2. Supervised Release and Revocation
Supervised release is a term of community supervision that follows a federal prison sentence. Conditions can include:
- obeying all laws,
- drug testing,
- reporting to a probation officer, and more.
If the defendant violates these conditions, the court can revoke supervised release and send the defendant back to prison. This revocation:
- is not a new criminal case;
- is considered part of the penalty for the original conviction;
- does not require proof beyond a reasonable doubt or a jury trial; and
- is governed by 18 U.S.C. § 3583 and Federal Rule of Criminal Procedure 32.1.
The same conduct (e.g., a robbery) can both:
- serve as a basis for revocation; and
- be prosecuted as a new federal or state crime.
3. “In Connection With Such Charges” in § 3161(b)
The phrase “in connection with such charges” means:
- There must be a direct relationship between the arrest and the specific federal criminal charges in the eventual indictment or information.
Simply being arrested for something factually related (like a revocation based on the same conduct) is not enough. Courts look to:
- whether there is a federal complaint or indictment already filed, and
- whether the arrest is to bring the person before the court on those charges.
4. The “Ruse Exception” Explained
The ruse exception addresses a potential abuse: Suppose authorities use a civil or non‑criminal process (like immigration detention) solely to hold someone while they prepare a criminal case, avoiding Speedy Trial Act timelines. The ruse exception allows the court to treat that detention as if it were a criminal arrest for Speedy Trial Act purposes, but only if:
- the primary or exclusive purpose of the civil detention is to hold the person for future criminal prosecution; and
- there is evidence of wrongful collusion between agencies.
If there is any clear, independent, lawful reason for the detention (e.g., a valid immigration removal case, or—here—an admitted supervised release violation), the ruse exception usually does not apply.
V. Conclusion
United States v. Roper represents a careful, text‑driven and precedent‑aligned application of the Speedy Trial Act to a familiar but legally nuanced situation: a defendant arrested and imprisoned for supervised release violations later faces substantive federal charges based on the same underlying conduct.
The Tenth Circuit’s key takeaways are:
- Supervised release revocation arrests do not trigger § 3161(b). An arrest for violating supervised release is not an arrest “in connection with” the “offense” later charged in an indictment. Revocation is part of the original sentence, not a new criminal prosecution.
- The 30‑day indictment clock starts only when there is a federal criminal complaint or indictment and custody “for the purpose of responding to” those criminal charges. Bagster’s “pending complaint + custody on that complaint” test remains the operative benchmark.

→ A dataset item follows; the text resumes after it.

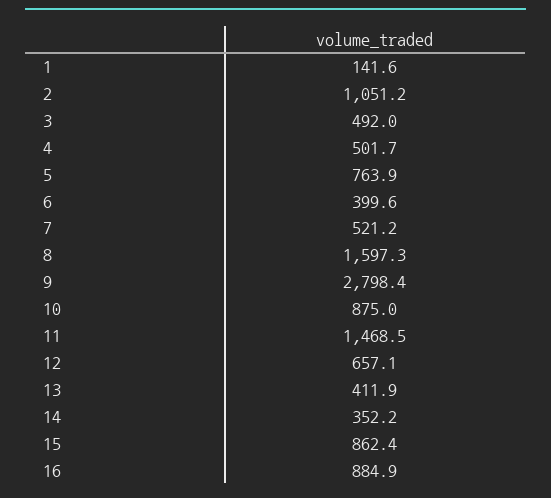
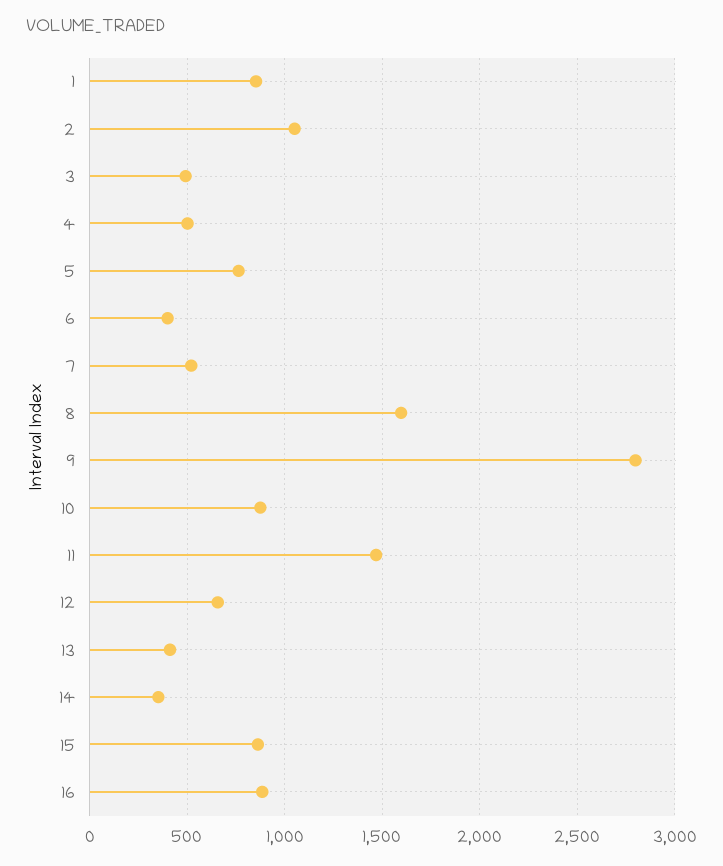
1: 141.6 -> 850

- Revocation petitions are not criminal charging instruments. They cannot substitute for an indictment, information, or complaint under the Speedy Trial Act, even when they allege specific new crimes.

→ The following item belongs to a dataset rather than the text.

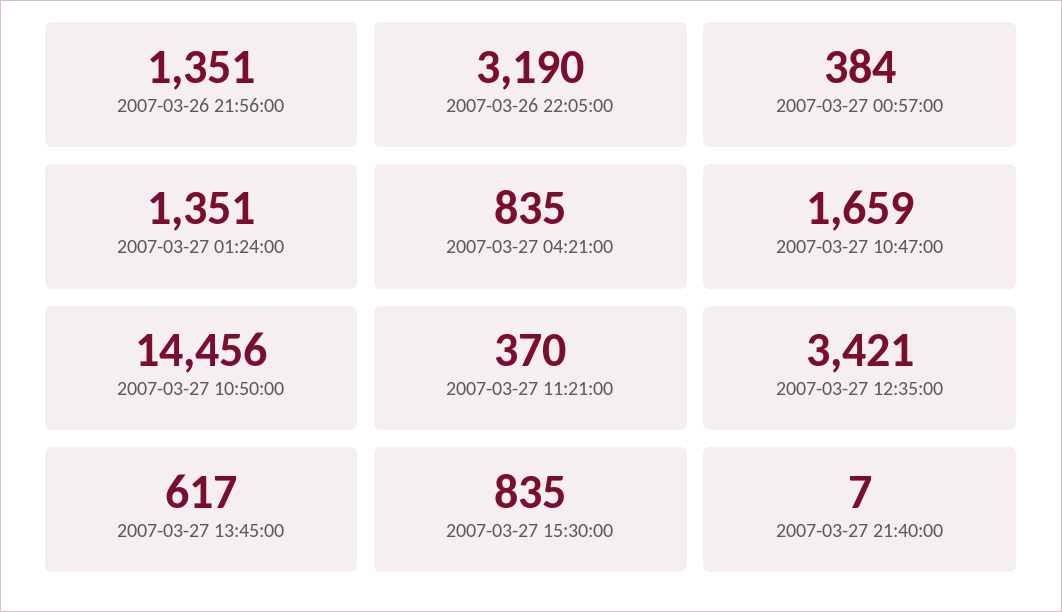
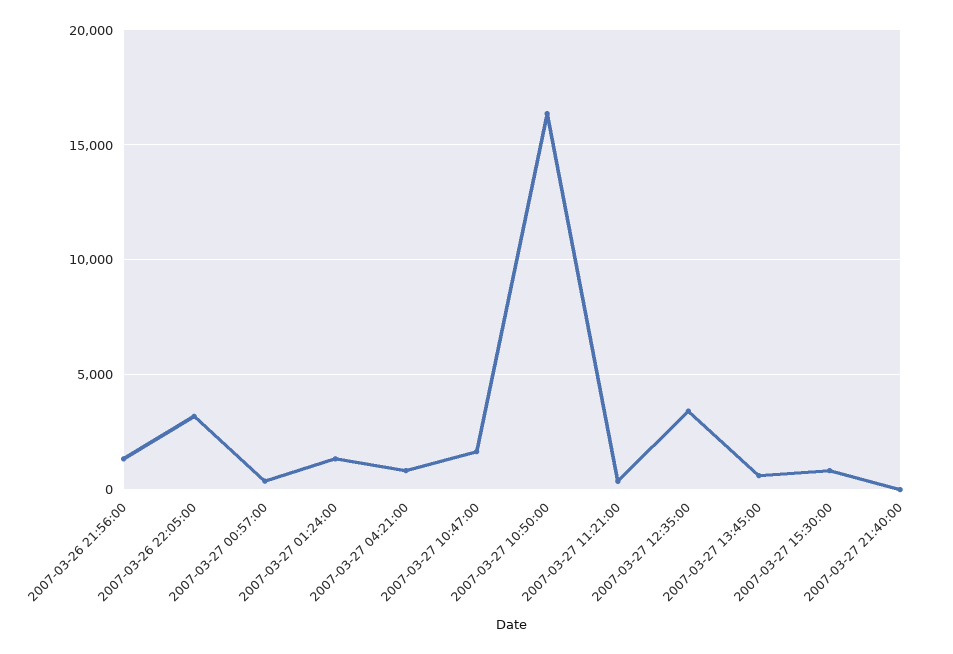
2007-03-27 10:50:00: 14456 -> 16500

- The ruse exception is narrow and rarely applicable. When there is a legitimate, uncontested basis for a civil or revocation detention—as with Roper’s drug‑use violation—the exception is foreclosed.
- Any perceived gap in protection is a matter for Congress, not the courts. The panel acknowledges that existing doctrine allows the government some latitude to use revocation proceedings without triggering Speedy Trial Act protections, but it emphasizes that this result flows from established statutory and Supreme Court precedent.
Though non‑precedential, Roper provides a clear and persuasive articulation of how the Speedy Trial Act interacts with supervised release revocations and the ruse exception. It reaffirms a strong conceptual boundary between post‑judgment supervision proceedings and new criminal prosecutions, and it signals to both prosecutors and defense counsel that the 30‑day indictment rule will not be extended to revocation‑based arrests absent a clear, formal, and direct connection to pending federal criminal charges.